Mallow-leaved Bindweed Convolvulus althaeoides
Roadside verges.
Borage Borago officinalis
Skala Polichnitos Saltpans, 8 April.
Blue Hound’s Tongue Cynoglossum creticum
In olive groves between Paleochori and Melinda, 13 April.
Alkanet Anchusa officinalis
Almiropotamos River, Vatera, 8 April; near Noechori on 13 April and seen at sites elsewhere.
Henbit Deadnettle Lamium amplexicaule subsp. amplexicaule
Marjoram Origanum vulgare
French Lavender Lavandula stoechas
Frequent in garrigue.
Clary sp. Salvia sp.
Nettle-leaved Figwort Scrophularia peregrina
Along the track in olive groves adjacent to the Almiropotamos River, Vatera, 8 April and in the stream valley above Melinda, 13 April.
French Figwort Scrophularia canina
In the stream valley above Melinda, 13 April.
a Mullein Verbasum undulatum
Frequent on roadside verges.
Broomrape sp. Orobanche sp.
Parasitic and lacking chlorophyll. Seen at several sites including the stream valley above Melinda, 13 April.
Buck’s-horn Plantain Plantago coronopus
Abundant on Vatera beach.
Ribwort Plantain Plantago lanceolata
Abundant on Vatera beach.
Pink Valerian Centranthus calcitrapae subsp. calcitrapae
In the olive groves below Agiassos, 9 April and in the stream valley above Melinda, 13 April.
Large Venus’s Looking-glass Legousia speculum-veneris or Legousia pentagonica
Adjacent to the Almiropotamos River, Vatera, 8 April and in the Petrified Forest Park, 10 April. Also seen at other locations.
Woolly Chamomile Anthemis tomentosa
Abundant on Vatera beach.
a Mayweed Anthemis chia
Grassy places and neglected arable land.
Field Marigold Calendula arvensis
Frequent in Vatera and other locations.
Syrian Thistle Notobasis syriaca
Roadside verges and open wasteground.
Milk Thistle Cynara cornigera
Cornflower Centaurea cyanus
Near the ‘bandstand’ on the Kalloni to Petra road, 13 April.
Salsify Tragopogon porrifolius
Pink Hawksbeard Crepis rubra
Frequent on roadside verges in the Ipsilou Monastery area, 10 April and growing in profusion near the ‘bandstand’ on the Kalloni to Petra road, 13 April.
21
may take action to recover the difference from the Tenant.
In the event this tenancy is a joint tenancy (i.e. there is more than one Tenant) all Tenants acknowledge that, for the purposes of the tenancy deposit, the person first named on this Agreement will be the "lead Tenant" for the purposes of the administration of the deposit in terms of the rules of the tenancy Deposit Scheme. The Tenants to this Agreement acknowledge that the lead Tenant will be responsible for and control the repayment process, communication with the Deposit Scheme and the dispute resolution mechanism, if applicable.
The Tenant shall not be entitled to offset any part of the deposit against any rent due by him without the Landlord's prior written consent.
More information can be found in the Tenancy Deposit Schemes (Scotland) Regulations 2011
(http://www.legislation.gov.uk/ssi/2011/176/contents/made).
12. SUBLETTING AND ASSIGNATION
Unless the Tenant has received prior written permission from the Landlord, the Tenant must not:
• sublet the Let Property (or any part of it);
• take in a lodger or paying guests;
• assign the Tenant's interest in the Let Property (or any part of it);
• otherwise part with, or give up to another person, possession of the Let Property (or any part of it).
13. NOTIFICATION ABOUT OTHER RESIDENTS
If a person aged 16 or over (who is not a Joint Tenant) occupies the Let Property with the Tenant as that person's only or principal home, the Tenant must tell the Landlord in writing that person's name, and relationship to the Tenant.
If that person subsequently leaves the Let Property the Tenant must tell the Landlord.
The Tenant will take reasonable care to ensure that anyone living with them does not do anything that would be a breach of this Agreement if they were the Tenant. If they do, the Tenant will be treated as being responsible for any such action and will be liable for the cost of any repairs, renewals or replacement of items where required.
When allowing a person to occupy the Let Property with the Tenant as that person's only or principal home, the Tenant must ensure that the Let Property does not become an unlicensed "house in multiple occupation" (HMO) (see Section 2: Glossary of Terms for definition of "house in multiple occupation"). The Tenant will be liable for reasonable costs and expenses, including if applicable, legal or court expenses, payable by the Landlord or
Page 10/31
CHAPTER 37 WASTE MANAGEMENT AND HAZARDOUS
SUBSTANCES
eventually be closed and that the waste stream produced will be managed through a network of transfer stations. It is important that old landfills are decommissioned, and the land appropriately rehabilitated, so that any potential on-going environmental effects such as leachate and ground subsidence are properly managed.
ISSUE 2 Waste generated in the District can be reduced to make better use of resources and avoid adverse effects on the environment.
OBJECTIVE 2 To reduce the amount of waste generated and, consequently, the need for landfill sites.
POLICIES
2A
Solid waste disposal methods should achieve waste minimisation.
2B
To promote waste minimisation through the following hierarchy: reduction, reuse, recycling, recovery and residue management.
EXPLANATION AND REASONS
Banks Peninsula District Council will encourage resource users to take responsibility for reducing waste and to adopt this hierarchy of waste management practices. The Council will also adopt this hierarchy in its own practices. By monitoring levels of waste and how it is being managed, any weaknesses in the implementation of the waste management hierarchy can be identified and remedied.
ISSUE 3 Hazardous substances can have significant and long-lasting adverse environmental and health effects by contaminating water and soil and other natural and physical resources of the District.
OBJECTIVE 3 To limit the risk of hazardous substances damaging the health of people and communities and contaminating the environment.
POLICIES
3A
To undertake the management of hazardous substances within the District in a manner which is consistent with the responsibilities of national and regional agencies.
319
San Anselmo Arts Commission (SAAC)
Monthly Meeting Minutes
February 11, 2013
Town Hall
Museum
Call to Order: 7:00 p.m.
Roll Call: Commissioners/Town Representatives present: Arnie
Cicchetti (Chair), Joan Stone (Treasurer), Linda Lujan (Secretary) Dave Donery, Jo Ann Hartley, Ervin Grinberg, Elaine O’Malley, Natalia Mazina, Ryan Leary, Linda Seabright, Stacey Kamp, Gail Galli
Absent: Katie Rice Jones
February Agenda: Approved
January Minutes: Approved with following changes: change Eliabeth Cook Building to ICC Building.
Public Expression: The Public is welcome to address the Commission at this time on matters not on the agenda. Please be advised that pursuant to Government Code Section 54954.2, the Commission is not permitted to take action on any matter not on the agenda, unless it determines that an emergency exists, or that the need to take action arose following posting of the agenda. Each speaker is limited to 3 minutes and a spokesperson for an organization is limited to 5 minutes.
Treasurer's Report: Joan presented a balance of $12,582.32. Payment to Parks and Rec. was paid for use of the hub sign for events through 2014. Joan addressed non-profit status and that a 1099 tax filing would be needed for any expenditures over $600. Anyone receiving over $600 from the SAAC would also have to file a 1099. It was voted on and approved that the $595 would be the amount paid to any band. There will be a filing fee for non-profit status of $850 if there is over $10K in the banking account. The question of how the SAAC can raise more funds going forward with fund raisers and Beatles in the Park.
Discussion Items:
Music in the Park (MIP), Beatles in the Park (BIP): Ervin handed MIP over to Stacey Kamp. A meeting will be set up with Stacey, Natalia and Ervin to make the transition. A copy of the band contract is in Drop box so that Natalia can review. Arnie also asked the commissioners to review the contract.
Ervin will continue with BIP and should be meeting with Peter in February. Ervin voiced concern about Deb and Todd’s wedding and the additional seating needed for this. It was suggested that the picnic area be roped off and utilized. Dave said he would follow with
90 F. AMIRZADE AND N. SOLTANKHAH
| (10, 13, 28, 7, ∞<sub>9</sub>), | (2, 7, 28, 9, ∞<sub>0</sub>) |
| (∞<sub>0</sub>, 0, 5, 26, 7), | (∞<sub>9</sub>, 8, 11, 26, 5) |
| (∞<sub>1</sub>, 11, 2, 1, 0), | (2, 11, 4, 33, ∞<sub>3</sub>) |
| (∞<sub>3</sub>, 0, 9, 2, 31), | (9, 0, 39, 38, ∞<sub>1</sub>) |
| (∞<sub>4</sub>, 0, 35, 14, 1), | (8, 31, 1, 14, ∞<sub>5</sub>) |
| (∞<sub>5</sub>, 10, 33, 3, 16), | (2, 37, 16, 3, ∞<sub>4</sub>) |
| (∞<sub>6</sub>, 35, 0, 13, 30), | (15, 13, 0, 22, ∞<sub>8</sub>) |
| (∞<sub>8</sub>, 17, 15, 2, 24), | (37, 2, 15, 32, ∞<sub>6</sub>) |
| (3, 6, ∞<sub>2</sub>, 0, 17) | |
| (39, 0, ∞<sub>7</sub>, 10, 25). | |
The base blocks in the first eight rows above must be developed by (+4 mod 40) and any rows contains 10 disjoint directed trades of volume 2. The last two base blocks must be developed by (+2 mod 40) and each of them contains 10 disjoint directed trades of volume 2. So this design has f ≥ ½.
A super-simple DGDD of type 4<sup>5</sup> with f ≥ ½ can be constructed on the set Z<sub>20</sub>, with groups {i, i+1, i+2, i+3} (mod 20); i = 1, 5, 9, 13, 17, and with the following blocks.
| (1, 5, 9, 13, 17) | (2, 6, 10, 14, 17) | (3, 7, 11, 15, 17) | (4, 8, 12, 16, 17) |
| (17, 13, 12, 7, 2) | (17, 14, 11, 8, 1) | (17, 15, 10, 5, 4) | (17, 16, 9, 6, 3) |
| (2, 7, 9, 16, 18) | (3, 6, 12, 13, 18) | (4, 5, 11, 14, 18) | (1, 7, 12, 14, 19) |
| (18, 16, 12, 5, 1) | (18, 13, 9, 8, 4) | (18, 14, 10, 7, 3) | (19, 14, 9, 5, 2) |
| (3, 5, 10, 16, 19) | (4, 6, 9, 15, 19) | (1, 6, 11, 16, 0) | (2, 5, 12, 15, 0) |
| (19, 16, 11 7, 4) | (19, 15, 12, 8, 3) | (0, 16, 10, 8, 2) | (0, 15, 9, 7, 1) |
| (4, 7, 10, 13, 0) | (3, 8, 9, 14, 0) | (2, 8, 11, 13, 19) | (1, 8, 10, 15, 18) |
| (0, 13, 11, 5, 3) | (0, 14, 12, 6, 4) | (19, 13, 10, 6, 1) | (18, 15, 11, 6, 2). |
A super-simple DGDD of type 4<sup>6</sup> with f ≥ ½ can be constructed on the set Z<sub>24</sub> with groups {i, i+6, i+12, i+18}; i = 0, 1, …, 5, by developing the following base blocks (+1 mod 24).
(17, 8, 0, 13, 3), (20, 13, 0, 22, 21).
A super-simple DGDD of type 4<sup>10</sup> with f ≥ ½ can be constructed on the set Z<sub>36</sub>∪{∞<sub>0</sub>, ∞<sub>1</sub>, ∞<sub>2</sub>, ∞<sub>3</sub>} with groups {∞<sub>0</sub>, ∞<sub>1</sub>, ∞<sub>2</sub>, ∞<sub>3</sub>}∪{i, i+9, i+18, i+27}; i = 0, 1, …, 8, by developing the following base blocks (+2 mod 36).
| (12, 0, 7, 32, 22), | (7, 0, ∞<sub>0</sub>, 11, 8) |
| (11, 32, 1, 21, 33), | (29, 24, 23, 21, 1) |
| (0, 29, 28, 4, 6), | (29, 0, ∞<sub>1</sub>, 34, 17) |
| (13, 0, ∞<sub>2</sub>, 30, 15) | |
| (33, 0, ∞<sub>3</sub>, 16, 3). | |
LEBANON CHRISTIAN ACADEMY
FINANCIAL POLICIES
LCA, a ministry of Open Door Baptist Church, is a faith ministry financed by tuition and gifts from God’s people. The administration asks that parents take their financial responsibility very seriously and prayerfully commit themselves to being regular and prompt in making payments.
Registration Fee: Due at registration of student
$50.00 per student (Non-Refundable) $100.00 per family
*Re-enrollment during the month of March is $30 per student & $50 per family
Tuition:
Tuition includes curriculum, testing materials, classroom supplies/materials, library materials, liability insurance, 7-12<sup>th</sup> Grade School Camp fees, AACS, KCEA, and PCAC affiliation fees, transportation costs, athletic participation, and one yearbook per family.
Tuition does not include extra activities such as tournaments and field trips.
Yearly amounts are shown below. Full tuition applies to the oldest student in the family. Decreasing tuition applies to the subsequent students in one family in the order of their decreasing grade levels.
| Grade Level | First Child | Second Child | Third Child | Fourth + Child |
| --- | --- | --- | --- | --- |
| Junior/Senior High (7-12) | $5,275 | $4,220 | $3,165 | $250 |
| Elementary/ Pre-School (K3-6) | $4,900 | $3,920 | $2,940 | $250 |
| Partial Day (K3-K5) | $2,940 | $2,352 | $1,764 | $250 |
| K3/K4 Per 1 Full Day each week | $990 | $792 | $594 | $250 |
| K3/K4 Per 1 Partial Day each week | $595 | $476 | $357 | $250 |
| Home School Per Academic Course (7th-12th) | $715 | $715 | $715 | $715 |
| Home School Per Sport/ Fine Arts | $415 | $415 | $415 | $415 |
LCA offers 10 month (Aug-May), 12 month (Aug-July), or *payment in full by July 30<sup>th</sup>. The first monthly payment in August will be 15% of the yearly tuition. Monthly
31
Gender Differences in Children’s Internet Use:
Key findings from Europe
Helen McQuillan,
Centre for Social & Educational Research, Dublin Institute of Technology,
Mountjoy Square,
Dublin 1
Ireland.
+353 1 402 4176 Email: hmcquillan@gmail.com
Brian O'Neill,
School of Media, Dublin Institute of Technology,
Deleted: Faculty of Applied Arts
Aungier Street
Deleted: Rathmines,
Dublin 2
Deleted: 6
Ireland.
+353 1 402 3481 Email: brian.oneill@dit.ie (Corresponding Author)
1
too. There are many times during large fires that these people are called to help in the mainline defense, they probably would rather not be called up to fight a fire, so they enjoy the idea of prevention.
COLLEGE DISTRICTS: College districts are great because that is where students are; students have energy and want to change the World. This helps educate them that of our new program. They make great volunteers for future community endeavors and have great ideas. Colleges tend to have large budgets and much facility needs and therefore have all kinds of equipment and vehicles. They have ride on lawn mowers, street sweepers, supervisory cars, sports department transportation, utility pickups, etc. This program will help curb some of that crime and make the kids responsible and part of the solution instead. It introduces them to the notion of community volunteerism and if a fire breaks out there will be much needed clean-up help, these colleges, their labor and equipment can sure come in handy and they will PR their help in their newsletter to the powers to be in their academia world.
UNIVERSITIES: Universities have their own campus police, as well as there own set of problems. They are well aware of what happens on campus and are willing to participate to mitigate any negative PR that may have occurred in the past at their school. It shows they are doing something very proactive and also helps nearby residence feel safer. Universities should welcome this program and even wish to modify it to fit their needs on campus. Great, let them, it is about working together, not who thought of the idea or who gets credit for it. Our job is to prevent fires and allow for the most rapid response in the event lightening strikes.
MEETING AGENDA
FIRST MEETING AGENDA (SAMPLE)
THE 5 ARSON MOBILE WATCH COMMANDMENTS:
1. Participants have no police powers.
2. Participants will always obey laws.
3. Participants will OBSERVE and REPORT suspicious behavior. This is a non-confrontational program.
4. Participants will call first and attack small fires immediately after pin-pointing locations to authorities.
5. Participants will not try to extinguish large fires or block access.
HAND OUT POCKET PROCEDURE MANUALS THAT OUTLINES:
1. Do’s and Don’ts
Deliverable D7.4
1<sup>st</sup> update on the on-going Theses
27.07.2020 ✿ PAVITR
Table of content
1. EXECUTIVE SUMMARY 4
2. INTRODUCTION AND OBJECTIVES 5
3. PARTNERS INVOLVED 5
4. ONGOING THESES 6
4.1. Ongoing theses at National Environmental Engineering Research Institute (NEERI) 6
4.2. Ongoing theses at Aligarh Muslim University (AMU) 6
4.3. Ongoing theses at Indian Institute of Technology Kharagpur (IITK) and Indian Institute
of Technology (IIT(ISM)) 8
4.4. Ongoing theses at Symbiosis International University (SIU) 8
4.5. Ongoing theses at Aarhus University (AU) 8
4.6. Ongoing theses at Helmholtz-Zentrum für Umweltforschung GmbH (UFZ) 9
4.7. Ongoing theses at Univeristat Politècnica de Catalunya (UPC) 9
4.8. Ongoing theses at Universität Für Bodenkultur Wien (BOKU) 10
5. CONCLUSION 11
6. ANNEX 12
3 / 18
□ □ □ □ □
_Goal of the exercise:_ Reproduce exactly, and only, the part of the listing above that begins at the line with "The base blocks" and goes on through the line with "12, 16, 17) |".

_Written response:_
The base blocks in the first eight rows above must be developed by (+4 mod 40) and any rows contains 10 disjoint directed trades of volume 2. The last two base blocks must be developed by (+2 mod 40) and each of them contains 10 disjoint directed trades of volume 2. So this design has f ≥ ½.
A super-simple DGDD of type 4<sup>5</sup> with f ≥ ½ can be constructed on the set Z<sub>20</sub>, with groups {i, i+1, i+2, i+3} (mod 20); i = 1, 5, 9, 13, 17, and with the following blocks.
| (1, 5, 9, 13, 17) | (2, 6, 10, 14, 17) | (3, 7, 11, 15, 17) | (4, 8, 12, 16, 17) |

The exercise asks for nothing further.